Migrating a whole site folder at once¶
The functions above convert a single table or file. To migrate an entire site
data folder in one call — applying that same crosswalk to every beta table,
with per‑table verification and a written log — use the directory runner:
CrosswalkMigrationRunner (in clifpy.utils.migrate_versions_2_1_to_3).
It is the same conversion described above — values only, non‑mutating — just applied across a folder, plus checks that confirm nothing but the sanctioned values changed.
Quick start¶
from clifpy.utils.migrate_versions_2_1_to_3 import CrosswalkMigrationRunner
# A specific site, via its CLIF config YAML:
CrosswalkMigrationRunner(config_path="your_site.yaml").run(dry_run=True)
# …or explicit input/output folders, no config needed:
CrosswalkMigrationRunner(
data_dir="/path/to/clif_2_1",
output_dir="/path/to/clif_3_0",
).run(dry_run=True)
With config_path, the runner reads data_directory and output_directory from
the config; data_dir / output_dir override them (and let you skip the config
entirely). It writes the converted 3.0 files to the output directory and saves a
timestamped log to <output_directory>/logs/. Always run with dry_run=True
first to preview the audit without writing anything, then drop it to write.
run() returns True on success. A REVIEW result (is_complete=False) does
not make it return False — only a conversion failure or an integrity
mismatch does.
| Argument | Default | Description |
|---|---|---|
config_path |
— | CLIF config YAML (supplies the data/output dirs). |
data_dir / output_dir |
from config | Explicit folders; override the config (either lets you omit it). |
log_dir |
<output_dir>/logs |
Folder for the run log. |
filetype |
parquet |
Data file type (parquet or csv). |
dry_run (on .run()) |
False |
Audit and report only; write nothing. |
What it processes¶
Matched by name, stripping a clif_ prefix (clif_labs.parquet → labs):
- Beta tables (
clifpy.BETA_TABLES) present in the folder → crosswalked and written. - Everything else → logged once and left alone (never read or written). Since
non‑beta files are never written, PHI variants like
hospitalization_with_MRNand scratch files are excluded automatically. - Beta tables with no file → reported as missing.
Verifying the conversion¶
For each table the runner compares input vs. output using parquet metadata only (no full data load) and prints one aligned row:
table check values rows tz ids
------------------------------ ---------- -------- ---------------- --------- --------------------
adt OK REVIEW 3,399 UTC hosp=1,482
patient OK complete 668 UTC pt=668
The two status columns answer different questions:
check— data integrity:OK(row count, columns, and distinctpatient_id/hospitalization_idall match),MISMATCH(one of them changed — shown asbefore->after; the run exits non‑zero), orTZ-WARN(integrity fine, but a datetime column's timezone changed unexpectedly).values— mapping coverage, i.e.report["is_complete"]:completewhen every standardized value mapped, orREVIEWwhen some were left unmapped.

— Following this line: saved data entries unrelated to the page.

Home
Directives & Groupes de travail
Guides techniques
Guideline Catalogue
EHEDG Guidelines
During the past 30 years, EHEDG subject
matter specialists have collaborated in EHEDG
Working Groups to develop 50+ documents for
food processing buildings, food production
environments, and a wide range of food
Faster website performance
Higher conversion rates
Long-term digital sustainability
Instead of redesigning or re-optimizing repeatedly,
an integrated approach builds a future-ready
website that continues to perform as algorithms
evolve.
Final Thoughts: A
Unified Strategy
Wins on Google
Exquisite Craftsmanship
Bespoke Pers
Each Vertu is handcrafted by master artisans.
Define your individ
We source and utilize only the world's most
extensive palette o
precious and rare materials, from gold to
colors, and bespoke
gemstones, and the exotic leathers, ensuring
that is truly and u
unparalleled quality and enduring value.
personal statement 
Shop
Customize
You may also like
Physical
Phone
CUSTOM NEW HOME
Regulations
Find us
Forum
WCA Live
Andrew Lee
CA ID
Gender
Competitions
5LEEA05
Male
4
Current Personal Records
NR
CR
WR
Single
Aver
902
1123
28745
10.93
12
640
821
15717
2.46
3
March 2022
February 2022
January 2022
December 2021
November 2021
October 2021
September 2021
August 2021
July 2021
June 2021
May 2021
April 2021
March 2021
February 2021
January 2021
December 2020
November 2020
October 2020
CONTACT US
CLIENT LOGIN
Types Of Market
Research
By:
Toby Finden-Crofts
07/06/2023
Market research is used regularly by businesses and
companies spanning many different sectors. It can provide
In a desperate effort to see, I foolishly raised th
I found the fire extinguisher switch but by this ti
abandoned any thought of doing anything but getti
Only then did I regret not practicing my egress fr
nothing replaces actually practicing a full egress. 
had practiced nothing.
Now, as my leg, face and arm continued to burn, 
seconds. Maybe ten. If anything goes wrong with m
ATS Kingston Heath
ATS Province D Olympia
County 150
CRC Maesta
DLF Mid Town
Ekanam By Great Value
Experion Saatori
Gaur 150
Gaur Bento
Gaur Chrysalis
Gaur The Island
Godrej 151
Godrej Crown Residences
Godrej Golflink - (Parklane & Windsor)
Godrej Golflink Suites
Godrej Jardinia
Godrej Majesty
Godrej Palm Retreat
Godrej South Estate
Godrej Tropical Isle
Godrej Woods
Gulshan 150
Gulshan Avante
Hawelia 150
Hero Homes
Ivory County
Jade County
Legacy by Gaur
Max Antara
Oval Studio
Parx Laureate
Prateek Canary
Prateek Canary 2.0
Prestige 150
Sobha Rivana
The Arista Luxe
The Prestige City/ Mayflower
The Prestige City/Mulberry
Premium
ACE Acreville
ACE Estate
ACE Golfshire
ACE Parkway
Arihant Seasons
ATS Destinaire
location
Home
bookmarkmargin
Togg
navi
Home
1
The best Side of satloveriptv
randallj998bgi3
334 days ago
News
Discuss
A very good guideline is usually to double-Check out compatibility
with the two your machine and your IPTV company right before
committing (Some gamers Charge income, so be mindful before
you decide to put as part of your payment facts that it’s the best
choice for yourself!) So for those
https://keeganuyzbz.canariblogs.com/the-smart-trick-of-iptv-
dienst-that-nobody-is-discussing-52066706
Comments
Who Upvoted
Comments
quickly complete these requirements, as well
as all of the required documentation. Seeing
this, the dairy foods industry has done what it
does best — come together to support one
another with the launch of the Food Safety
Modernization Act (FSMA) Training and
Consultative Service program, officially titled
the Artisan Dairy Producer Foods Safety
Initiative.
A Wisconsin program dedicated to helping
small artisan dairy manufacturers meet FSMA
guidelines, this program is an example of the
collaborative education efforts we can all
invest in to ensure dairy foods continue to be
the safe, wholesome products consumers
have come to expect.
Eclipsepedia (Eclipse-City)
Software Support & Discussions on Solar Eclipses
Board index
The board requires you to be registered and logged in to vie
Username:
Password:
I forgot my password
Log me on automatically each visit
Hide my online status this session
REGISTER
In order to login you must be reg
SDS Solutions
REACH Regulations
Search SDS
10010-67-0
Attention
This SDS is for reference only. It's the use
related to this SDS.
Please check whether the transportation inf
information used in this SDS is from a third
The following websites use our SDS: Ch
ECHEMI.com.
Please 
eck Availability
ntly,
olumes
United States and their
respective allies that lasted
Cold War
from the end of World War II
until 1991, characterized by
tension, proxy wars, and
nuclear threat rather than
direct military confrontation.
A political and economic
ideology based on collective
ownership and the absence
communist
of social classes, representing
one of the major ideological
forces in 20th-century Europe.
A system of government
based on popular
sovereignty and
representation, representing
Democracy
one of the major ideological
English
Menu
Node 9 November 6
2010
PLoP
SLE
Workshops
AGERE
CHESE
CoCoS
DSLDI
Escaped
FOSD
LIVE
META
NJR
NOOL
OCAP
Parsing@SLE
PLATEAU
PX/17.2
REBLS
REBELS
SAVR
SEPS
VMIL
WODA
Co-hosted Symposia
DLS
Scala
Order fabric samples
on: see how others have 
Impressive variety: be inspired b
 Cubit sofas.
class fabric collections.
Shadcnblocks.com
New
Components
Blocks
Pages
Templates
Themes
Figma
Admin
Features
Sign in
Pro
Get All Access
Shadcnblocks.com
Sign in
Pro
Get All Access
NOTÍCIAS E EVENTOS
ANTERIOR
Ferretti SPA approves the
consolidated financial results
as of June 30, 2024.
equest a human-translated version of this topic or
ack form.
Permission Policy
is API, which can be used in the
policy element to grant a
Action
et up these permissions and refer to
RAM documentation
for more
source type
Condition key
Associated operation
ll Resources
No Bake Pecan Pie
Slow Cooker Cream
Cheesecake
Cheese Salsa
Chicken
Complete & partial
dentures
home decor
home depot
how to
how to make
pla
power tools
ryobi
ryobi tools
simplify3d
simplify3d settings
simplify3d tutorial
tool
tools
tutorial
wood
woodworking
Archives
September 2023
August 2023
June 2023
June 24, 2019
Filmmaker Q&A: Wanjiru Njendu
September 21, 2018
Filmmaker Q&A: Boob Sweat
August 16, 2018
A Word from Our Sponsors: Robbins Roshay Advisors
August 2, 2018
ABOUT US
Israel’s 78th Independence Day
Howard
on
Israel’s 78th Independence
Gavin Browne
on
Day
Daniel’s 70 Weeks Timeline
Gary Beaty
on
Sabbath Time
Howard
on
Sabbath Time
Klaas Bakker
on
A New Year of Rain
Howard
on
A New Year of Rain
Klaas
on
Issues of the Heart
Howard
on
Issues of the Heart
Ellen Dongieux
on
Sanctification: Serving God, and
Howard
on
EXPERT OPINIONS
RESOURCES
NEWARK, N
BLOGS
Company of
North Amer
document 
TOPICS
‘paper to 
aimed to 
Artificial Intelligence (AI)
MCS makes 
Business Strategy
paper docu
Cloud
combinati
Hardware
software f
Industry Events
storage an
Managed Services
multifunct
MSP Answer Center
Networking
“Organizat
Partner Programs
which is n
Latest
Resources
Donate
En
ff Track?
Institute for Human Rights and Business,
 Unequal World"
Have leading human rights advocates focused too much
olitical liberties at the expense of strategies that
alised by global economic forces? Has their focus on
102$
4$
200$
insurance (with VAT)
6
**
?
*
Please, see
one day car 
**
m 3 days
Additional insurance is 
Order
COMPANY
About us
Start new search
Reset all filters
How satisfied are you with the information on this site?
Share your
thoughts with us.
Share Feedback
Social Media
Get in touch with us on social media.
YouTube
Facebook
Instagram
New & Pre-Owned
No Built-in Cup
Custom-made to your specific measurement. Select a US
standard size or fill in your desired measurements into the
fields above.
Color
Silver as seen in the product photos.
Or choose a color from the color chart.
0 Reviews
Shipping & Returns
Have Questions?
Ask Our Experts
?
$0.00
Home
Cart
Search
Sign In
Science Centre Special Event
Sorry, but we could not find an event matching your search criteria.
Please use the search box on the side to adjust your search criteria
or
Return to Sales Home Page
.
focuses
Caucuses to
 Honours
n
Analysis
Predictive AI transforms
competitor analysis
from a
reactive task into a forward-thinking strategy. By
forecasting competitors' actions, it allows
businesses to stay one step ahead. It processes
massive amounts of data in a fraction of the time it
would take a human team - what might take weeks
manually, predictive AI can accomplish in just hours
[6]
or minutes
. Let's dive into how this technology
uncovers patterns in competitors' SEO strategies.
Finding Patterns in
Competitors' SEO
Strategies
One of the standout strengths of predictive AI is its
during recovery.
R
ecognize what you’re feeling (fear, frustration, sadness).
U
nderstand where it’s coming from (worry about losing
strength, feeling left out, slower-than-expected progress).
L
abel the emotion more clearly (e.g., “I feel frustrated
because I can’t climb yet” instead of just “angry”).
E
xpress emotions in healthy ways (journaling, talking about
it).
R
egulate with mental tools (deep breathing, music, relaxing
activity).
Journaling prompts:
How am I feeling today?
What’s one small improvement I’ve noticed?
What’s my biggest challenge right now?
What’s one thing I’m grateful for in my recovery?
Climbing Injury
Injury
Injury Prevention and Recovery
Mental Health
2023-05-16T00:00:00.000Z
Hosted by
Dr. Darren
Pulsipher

REVIEW is the same is_complete=False described in
Read the change report — not data loss and not
an integrity failure. A row can be OK and REVIEW: intact data with a few
values that still need a human to map. At the end of the run the runner lists
those values per table; resolve them as described in
Values that aren't auto-converted.
Timezones
With the default DuckDB backend, tz‑aware timestamp columns are commonly
relabeled to UTC on write — the instants are preserved, only the label
changes — so a US/Eastern → UTC difference is expected and is not flagged.
Only a real zone shift, or a tz‑aware column becoming naive, raises TZ-WARN.
Output and log location¶
- Converted 3.0 files → the config's
output_directory, same filenames as the inputs (clif_labs.parquet, …). - Run log →
<output_directory>/logs/crosswalk_2.1_to_3.0_<timestamp>.log(console output is identical); override withlog_dir.
The summary line records the paths and tally:
Good to know¶
- Rerun‑safe. A table whose output already exists is skipped; delete that file to re‑convert it. A table that fails mid‑conversion has its partial output removed so the next run retries it cleanly.
- One bad table doesn't stop the run — each is wrapped in its own error handling, logged with a traceback, and the run continues.
- Parquet assumed (the verification reads parquet metadata).